De acuerdo con una "interpretación" legal emitida conjuntamente por la Corte Suprema y la Fiscalía en septiembre, cualquier "escrito difamatorio" publicado en la Red que sea visto más de 5.000 veces o replicado más de 500 veces puede acarrearle una pena de hasta tres años de prisión a la persona que originalmente lo publicó.

 

Liu Hu, periodista del diario Xin Kuai Bao (Modern Express) de Guangzhou  fue oficialmente acusado de difamación semanas más tarde, en octubre, después de 37 días de detención provisional.
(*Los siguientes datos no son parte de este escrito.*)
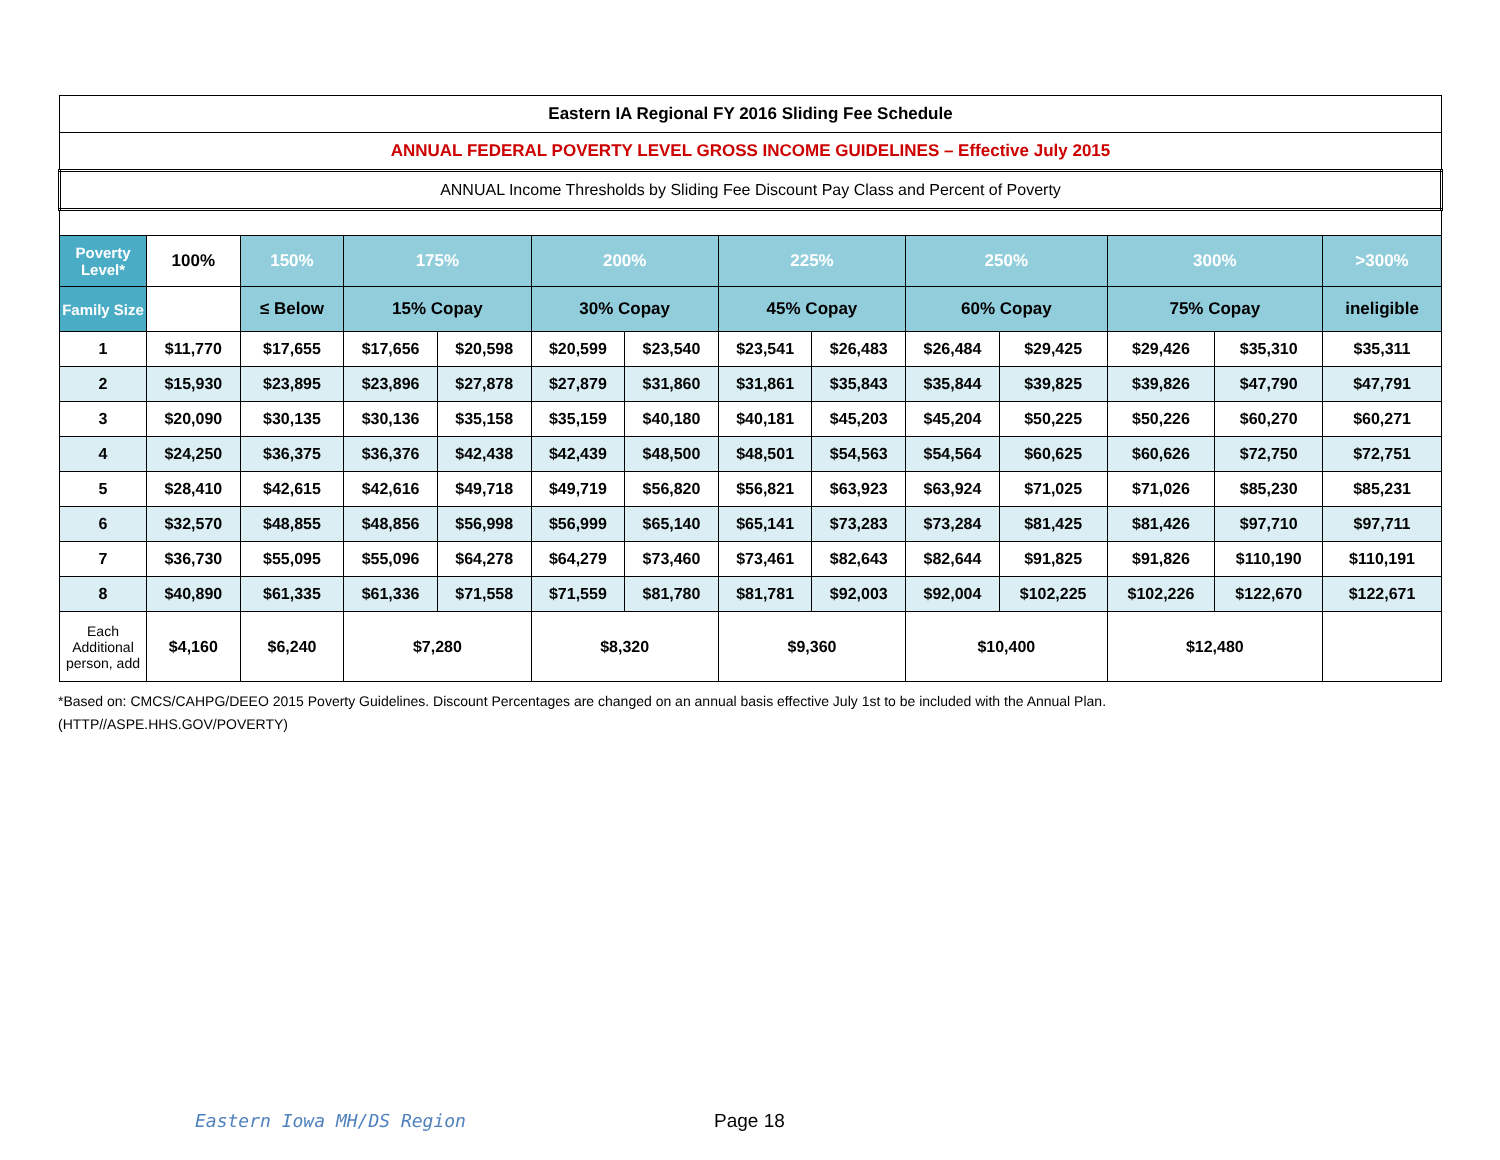| Eastern IA Regional FY 2016 Sliding Fee Schedule | | | | | | | | | | | | | |
| ANNUAL FEDERAL POVERTY LEVEL GROSS INCOME GUIDELINES – Effective July 2015 | | | | | | | | | | | | | |
| ANNUAL Income Thresholds by Sliding Fee Discount Pay Class and Percent of Poverty | | | | | | | | | | | | | |
| Poverty Level* | 100% | 150% | 175% | | 200% | | 225% | | 250% | | 300% | | >300% |
| Family Size | | ≤ Below | 15% Copay | | 30% Copay | | 45% Copay | | 60% Copay | | 75% Copay | | ineligible |
| 1 | $11,770 | $17,655 | $17,656 | $20,598 | $20,599 | $23,540 | $23,541 | $26,483 | $26,484 | $29,425 | $29,426 | $35,310 | $35,311 |
| 2 | $15,930 | $23,895 | $23,896 | $27,878 | $27,879 | $31,860 | $31,861 | $35,843 | $35,844 | $39,825 | $39,826 | $47,790 | $47,791 |
| 3 | $20,090 | $30,135 | $30,136 | $35,158 | $35,159 | $40,180 | $40,181 | $45,203 | $45,204 | $50,225 | $50,226 | $60,270 | $60,271 |
| 4 | $24,250 | $36,375 | $36,376 | $42,438 | $42,439 | $48,500 | $48,501 | $54,563 | $54,564 | $60,625 | $60,626 | $72,750 | $72,751 |
| 5 | $28,410 | $42,615 | $42,616 | $49,718 | $49,719 | $56,820 | $56,821 | $63,923 | $63,924 | $71,025 | $71,026 | $85,230 | $85,231 |
| 6 | $32,570 | $48,855 | $48,856 | $56,998 | $56,999 | $65,140 | $65,141 | $73,283 | $73,284 | $81,425 | $81,426 | $97,710 | $97,711 |
| 7 | $36,730 | $55,095 | $55,096 | $64,278 | $64,279 | $73,460 | $73,461 | $82,643 | $82,644 | $91,825 | $91,826 | $110,190 | $110,191 |
| 8 | $40,890 | $61,335 | $61,336 | $71,558 | $71,559 | $81,780 | $81,781 | $92,003 | $92,004 | $102,225 | $102,226 | $122,670 | $122,671 |
| Each Additional person, add | $4,160 | $6,240 | $7,280 | | $8,320 | | $9,360 | | $10,400 | | $12,480 | | |
*Based on: CMCS/CAHPG/DEEO 2015 Poverty Guidelines. Discount Percentages are changed on an annual basis effective July 1st to be included with the Annual Plan.
(HTTP//ASPE.HHS.GOV/POVERTY)
Eastern Iowa MH/DS Region Page 18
En su cuenta de Weibo, el periodista había instado a las autoridades a investigar a un funcionario sospechoso de corrupción.

 

Combinada con la censura creciente y la vigilancia de Internet, además de la reciente ola de detenciones de ciberdisidentes -como Guo Feixiong y Xu Zhiyong, detenidos por "alterar el orden público "-, esta campaña metódicamente organizada contra de los medios de comunicación puede derivar en unos niveles de autocensura sin precedentes en China.

 

"El primer año de Xi Jinping como presidente tiene resultados muy contundentes", afirma Benjamin Ismail, responsable de Reporteros Sin Fronteras para Asia y el Pacífico. "Estamos asistiendo a una de las mayores ofensivas contra los informadores desde los Juegos Olímpicos de 2008. Está claro que la ‘apertura’ ya no figura en la hoja de ruta de las autoridades y que, en cambio, el gobierno pretende imponer ‘un nuevo orden’ en los medios".

 

El secretario general de Reporteros Sin Fronteras, Christophe Deloire, añade que "los líderes de la Unión Europea, sus estados miembros, y Francia, en particular, deben incluir los derechos humanos y la libertad de información en la agenda de las conversaciones con sus homólogos chinos. Cualquier renuncia a la promoción de las libertades fundamentales podría conducir a políticas de gobierno mucho más duras hacia los proveedores de noticias en China".

 

Reporteros Sin Fronteras pide al presidente Xi Jinping que se comprometa a:

  • Acabar con la censura de noticias e información, on y offline.
  • Poner en libertad inmediatamente a los proveedores de noticias encarcelados.
  • Detener la intimidación, el acoso, la vigilancia y las detenciones de periodistas, blogueros, disidentes, y de sus familias.
  • Derogar las leyes y reglamentos que se utilizan para censurar a los medios de comunicación e Internet, así como para detener a los informadores.
  • Respetar la libertad de prensa, que está consagrada en la Constitución de China.